_Exercise requirements_: Rewrite the material below from its first line through the line containing "பொதுவாழ்க்கையில்", swapping every "Transcribe" for "Write out" and leaving everything else untouched. Return only those lines.

_Excerpted records_:
- - -
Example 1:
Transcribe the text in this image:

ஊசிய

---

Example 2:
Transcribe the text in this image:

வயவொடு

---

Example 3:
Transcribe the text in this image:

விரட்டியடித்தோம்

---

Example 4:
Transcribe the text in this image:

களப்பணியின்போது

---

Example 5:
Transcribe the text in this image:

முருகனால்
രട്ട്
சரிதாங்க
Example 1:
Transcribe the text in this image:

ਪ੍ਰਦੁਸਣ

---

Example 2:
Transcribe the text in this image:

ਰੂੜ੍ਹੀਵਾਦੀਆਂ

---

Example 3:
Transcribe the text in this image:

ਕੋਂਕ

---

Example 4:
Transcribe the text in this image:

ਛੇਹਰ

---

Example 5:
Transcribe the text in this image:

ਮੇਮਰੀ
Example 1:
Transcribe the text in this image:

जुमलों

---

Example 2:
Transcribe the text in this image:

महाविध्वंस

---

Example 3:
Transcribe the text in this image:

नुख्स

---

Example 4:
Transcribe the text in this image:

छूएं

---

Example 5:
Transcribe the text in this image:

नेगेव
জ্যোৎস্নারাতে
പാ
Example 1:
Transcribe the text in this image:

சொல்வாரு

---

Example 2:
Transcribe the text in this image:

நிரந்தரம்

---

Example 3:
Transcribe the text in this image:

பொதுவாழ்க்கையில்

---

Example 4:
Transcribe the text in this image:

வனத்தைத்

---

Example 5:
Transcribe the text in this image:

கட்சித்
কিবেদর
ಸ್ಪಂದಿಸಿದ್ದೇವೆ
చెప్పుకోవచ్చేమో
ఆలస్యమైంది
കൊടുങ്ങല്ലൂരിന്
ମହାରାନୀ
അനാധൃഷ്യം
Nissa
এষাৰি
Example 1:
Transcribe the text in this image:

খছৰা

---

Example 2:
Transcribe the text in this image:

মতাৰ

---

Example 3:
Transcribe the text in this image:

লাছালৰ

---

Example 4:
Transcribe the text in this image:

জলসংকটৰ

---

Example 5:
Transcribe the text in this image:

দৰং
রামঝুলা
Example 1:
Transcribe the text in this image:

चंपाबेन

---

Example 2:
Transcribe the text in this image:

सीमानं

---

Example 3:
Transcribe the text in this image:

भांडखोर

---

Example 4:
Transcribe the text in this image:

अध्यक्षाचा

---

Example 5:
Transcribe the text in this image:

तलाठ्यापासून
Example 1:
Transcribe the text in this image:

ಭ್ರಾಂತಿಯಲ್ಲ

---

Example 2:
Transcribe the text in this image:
- - -
_Problem solution_:
Example 1:
Write out the text in this image:

ஊசிய

---

Example 2:
Write out the text in this image:

வயவொடு

---

Example 3:
Write out the text in this image:

விரட்டியடித்தோம்

---

Example 4:
Write out the text in this image:

களப்பணியின்போது

---

Example 5:
Write out the text in this image:

முருகனால்
രട്ട്
சரிதாங்க
Example 1:
Write out the text in this image:

ਪ੍ਰਦੁਸਣ

---

Example 2:
Write out the text in this image:

ਰੂੜ੍ਹੀਵਾਦੀਆਂ

---

Example 3:
Write out the text in this image:

ਕੋਂਕ

---

Example 4:
Write out the text in this image:

ਛੇਹਰ

---

Example 5:
Write out the text in this image:

ਮੇਮਰੀ
Example 1:
Write out the text in this image:

जुमलों

---

Example 2:
Write out the text in this image:

महाविध्वंस

---

Example 3:
Write out the text in this image:

नुख्स

---

Example 4:
Write out the text in this image:

छूएं

---

Example 5:
Write out the text in this image:

नेगेव
জ্যোৎস্নারাতে
പാ
Example 1:
Write out the text in this image:

சொல்வாரு

---

Example 2:
Write out the text in this image:

நிரந்தரம்

---

Example 3:
Write out the text in this image:

பொதுவாழ்க்கையில்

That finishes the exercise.